En 2006, Sacks estaba abocado al estudio del autismo y decidió visitar a Temple en su casa de Colorado y pasar con ella un fin de semana. No se conocían personalmente, aunque cada uno por su popularidad sabía del otro. Ese fin de semana está relatado en el último capítulo de Un antropólogo en Marte, que es una frase que Grandín le dice a Sacks para que pueda comprender cómo se sentía ser autista. “Las emociones complejas que practica la gente como el amor, no las comprendo y me confunden. No me gustan las novelas, Shakespeare no tiene ningún sentido para mí”, le dijo. Durante la visita Temple le mostró su “máquina de apretar” (que finalmente ideó, diseñó y fabricó) que tenía en un rincón de la habitación. Se metió dentro de ella para que él pudiera ver el mecanismo. Sacks se conmovió al percibir cómo de repente Temple cambió el color de voz y se relajó. “Supongo que esto hace el contacto con las personas”, dijo cuando se lo comentó.

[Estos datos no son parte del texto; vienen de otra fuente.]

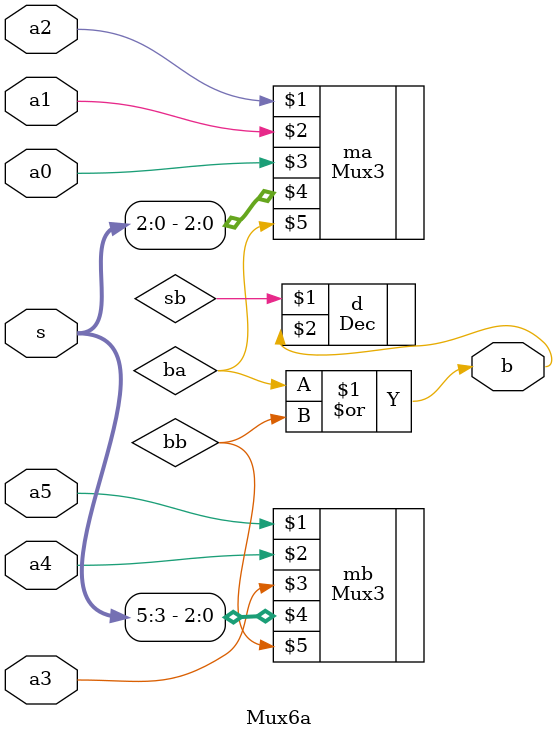
<source format=v>
`timescale 1ns / 1ps

module Mux6a(a5, a4, a3, a2, a1, a0, s, b) ;
    parameter k = 1 ;
    input [k-1:0] a0, a1, a2, a3, a4, a5  ; // inputs
    input [5:0] s ; // one hot select
    output [k-1:0] b;
    wire [k-1:0] ba, bb ;
    wire [k-1:0] b = ba | bb ;
    
    Dec #(2, 3) d(sb, b) ;
    Mux3 #(k) ma(a2, a1, a0, s[2:0], ba) ;
    Mux3 #(k) mb(a5, a4, a3, s[5:3], bb) ;
endmodule
</source>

¿Por qué dos individuos idénticos en su formato cerebral como son los gemelos, responden de manera individual frente a la experiencia? ¿Qué respuestas tiene las neurociencias a la subjetividad? Durante la década de los 80, después de asistir a una conferencia y conocer a Gerald M. Edelman, Sacks se alegró de estar vivo para conocer lo que para él representaba la primera teoría biológica sobre la individualidad.
“A medida que nos movemos nuestros órganos sensoriales toman muestras del mundo y a partir de estas se crean mapas del cerebro. En el momento en que nacen los circuitos nerviosos finos las experiencias vitales sirven para reforzar ciertas conexiones neuronales y deshabilitar o extinguir otras. La percepción no es puramente fisiológica sino creativa”. La teoría de Edelman venía a echar luz sobre las observaciones y deducciones de toda una vida de Sacks. Eso lo conmovió. “Aquella noche cuando regresé de la conferencia al hotel me hallaba en una especie de éxtasis. Me parecía que la luna que brillaba sobre el Arno era lo más hermoso que había visto nunca. Tenía la impresión de haberme liberado de décadas de desesperación epistemológica”.
Unas páginas antes del final de sus memorias, En movimiento. Una vida, Sacks sostiene que la teoría de Edelman constituye hasta hoy, la explicación convincente de cómo los humanos y nuestros cerebros constituimos nuestro propio yo individual. Que cada uno de nosotros construye y vive una narración y queda definido por ésta.
Hasta hoy sigue siendo poco usual que un neurólogo, y en general los médicos, consideren a sus pacientes no como víctimas sino como héroes. “Nunca he visto un paciente que no me enseñara algo nuevo o que no despertara en mí nuevas sensaciones y nuevas líneas de pensamientos”, declaró poco antes de morir. El estudio del mundo interior de sus pacientes llevó a Sacks a atesorar un promedio de mil anotaciones al año. Un día, mientras tomaba un café con un amigo al que no veía hacía tiempo, éste se sorprendió al ver que Sacks no tenía ningún puesto formal de trabajo como médico. Sacks le respondió: “Mi puesto está en el corazón de la medicina”.